• **Given text**
Abusch (119) connects the Siduri episode with King David’s lament over Jonathan (2 Samuel 1: 25-27) beginning ‘How have the mighty fallen’, which can be extended to Gilgamesh’s plight, his loss of physical beauty, strength and loss of courage. In his existential suffering over the loss of Enkidu, experienced as a loss of Self, Gilgamesh has indeed become liminal, haunting the world of the dead. He can only leave such a world when he again, as before, embraces life.
Siduri warns him of the futility of his request and the dangers of the Waters of Death but eventually tells him how he can find Utnapishtim’s ferryman, Ur-shanabi. As usual, Gilgamesh becomes violent when finding Ur-shanabi and taking his axe slew the stone-ones who crewed his boat. He ferryman, having lost his crew, instructs Gilgamesh to create immense punting-poles to propel them across the sea/ Waters of Death-resembling Styx and the journey to Hades. Reaching the farther shore, Gilgamesh relates his story to Utnapishtim, proclaiming his desire for eternal life.

• **Tasks and exercises**
• 1. Say whether each statement agrees with the Gilgamesh passage, answering yes or no and quoting the words of the passage that decide it: (a) Siduri tells Gilgamesh how to find Ur-shanabi; (b) Abusch links the Siduri episode with David's lament over Saul; (c) Ur-shanabi has Gilgamesh make punting-poles.
• 2. Write the next part of the Gilgamesh passage, picking up after its final sentence.
The entries that come next are not needed.

• **Material**

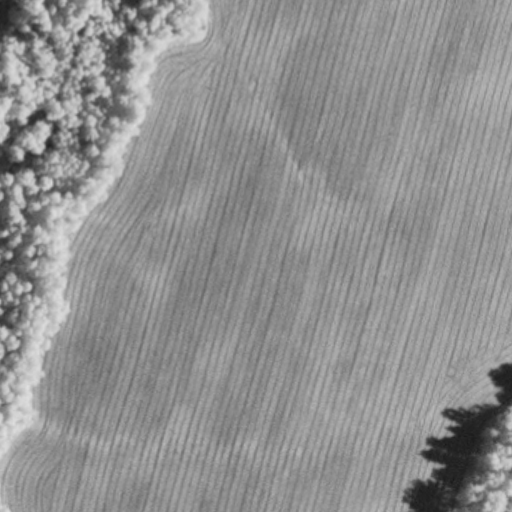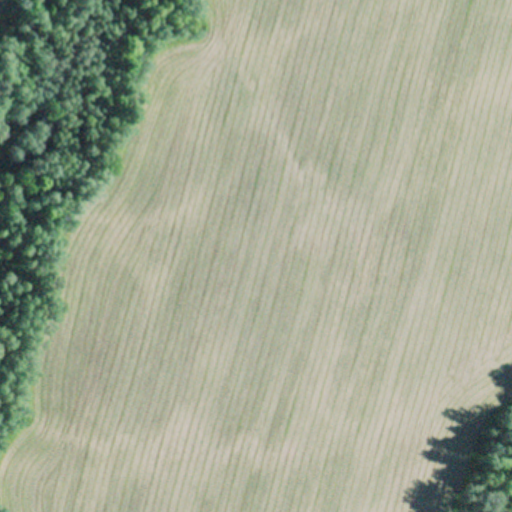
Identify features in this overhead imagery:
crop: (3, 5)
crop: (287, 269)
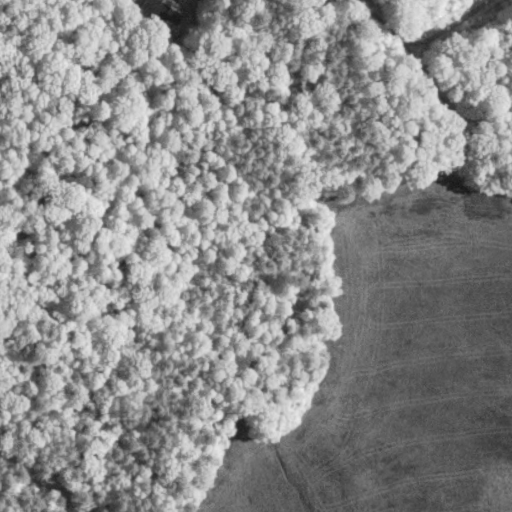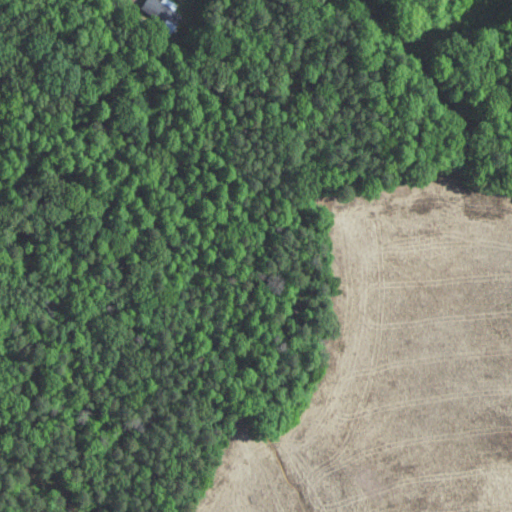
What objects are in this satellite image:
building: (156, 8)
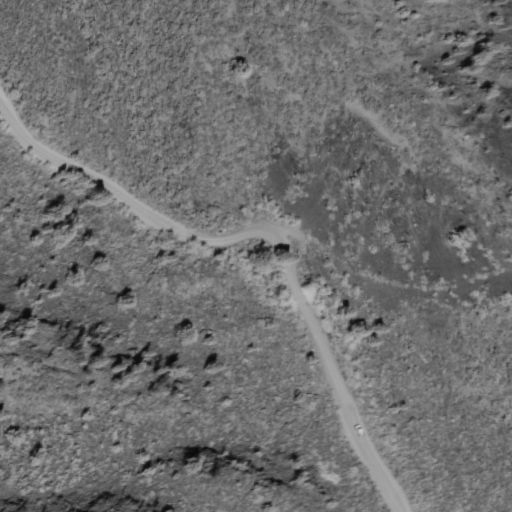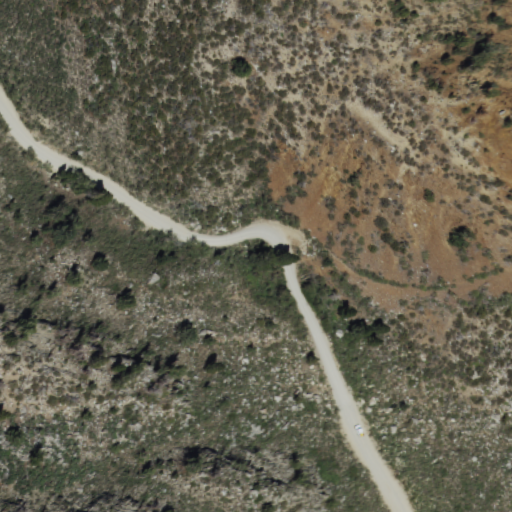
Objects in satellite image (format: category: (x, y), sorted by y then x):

• **Expected outputs**
• 1.
(a) Yes: "eventually tells him how he can find Utnapishtim’s ferryman, Ur-shanabi"
(b) No: "King David’s lament over Jonathan"
(c) Yes: "instructs Gilgamesh to create immense punting-poles"

• 2.
Utnapishtim remarks on Gilgamesh’s death-like appearance, his wild dress and wandering. Gilgamesh’s describes his wanderings, like Enkidu’s not explained within the text, through many lands, with many adventures. Utnapishtim tells Gilgamesh about the flood sent by Enlil to destroy humankind, which seems unknown in human society, of how he built a boat putting aboard his kith and kin, ‘the beasts of the field, the creatures of the wild, the members of every skill and craft’ to recreate civilisation when the waters receded. On the seventh day, Utnapishtim put out a dove to find if the waters were receding, but it returned, then he released a swallow, but it returned, then a raven, but this bird did not return. Enlil relented, and was sorry for his actions, in recompense making Utnapishtim and his wife gods.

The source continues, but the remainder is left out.